A wind shift to the northeast off icy Lake Michigan late Friday night and Saturday is to send temps lower. But west to southwest winds return and grow stronger Sunday afternoon and Monday. It’s during this period the area’s mildest temps in weeks are a real possibility.
Interruption in chill doesn’t signal an end to cold weather just yet; unusual warmth in north Pacific waters—a factor in this winter’s recurrent chill—is still very much alive
It’s all but certain we’ve not seen the last of this season’s chilly weather. Ocean temperatures remain much warmer than normal across most of the north Pacific. This has warmed the air above and produced recurrent domes of unseasonably mild air since November which has, in turn, driven a northward buckling of jet stream winds into Alaska and western North America, at the same time supporting the persistent northwest winds aloft which have carried this cold season’s arctic outbreaks into the Lower 48 with regularity.
With warm ocean waters still in place across the North Pacific, it wouldn’t be surprising at all to see a series of new cold surges descend on the area before spring and summer’s “warmth” is in full control.
What is Chicago’s longest string of sub-freezing high temps in March?
— Anna P., Wilmette
Chicago’s normal high temperatures are on the rise in March, climbing from 40 degrees on March 1 to 53 degrees by the end of the month. But the arrival of spring warmth in the city is often delayed, and the month has logged its share of chilly weather. March 1960, the city’s coldest, opened very chilly, logging subfreezing temperatures on 17 days, including a record 14-day string from March 1-14.
During the two-week cold snap, high temperatures remained in the 20s on 10 days, the chilliest back-to-back highs of 21 on March 4-5.
Nights were also frigid, and though no subzero temperatures were recorded, overnight lows bottomed out in the single digits on four occasions.
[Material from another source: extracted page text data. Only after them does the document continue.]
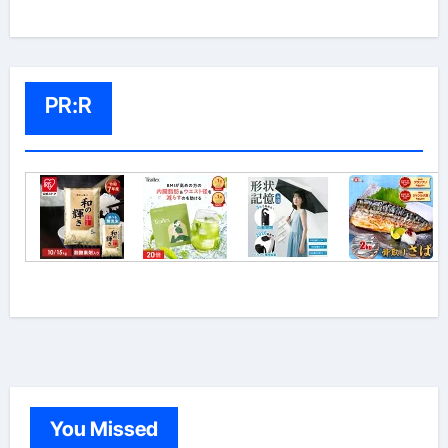
PR:R
You Missed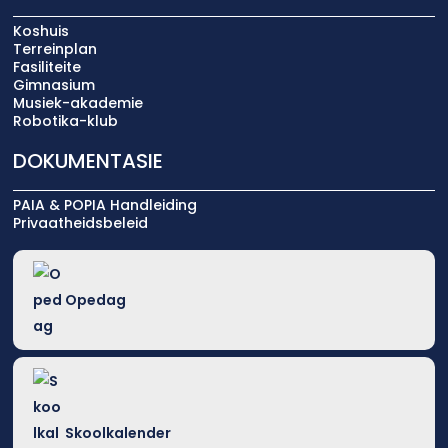
Koshuis
Terreinplan
Fasiliteite
Gimnasium
Musiek-akademie
Robotika-klub
DOKUMENTASIE
PAIA & POPIA Handleiding
Privaatheidsbeleid
Opedag
Skoolkalender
No question that ice has captured the attention of many—including our contributing photographers, amateur and professional alike! Matthias Knobloch shares this Chicago lakefront ice shot with us taken while on approach to O’Hare
This wider lake ice shot comes to us from Jeffrey Anhock who’s was on a flight headed out of town to Florida for a visit with his grandparents
Snow was coming down at a good pace when Frank Willis snapped this photo in Godley, IL—70 miles southwest of Chicago Wednesday afternoon. Frank reports a 3” accumulation there
Jeanette Stout was on the ball in capturing this rain blasting through the fresh-fallen snow in Wanatah, IN.
Mona Bailey says he husband, just back from a haul out of Kentucky, showed her this ice formation on one of his semi’s tires.
Hang in there says Peter Yankala, who sent us this photo of a wintry looking Buckingham Fountain—asking us to speculate when it may return to operation
Look what Valparaiso University meteorology student Alyssa Romano photographed on her trip to Phoenix. The wave pattern you see in the clouds here is referred to as a KELVIN-HELMHOLTZ WAVE PATTERN–produced when higher wind velocities grind against slower moving air below generating waves which you see as regularly space curls in this cloud pattern. Very nice shot, Alyssa! Good eye!
Check this out–and hats off to the crew of the Coast Cutter Bristol Bay who on Tuesday found this dog stranded on the ice out of Lake St. Clair. The crew transported the dog to the ship and hoisted it aboard where it was provided food and first aid before being transferred to an area animal shelter for additional care.
We’re hardly the only spot which has seen a lot of snow this season. Pat Coppersmith was driving home from Michigan and stopped in Jackson MI and snapped a shot of this mammoth parking lot snow mound topped by shopping carts! Now this is some serious snow!!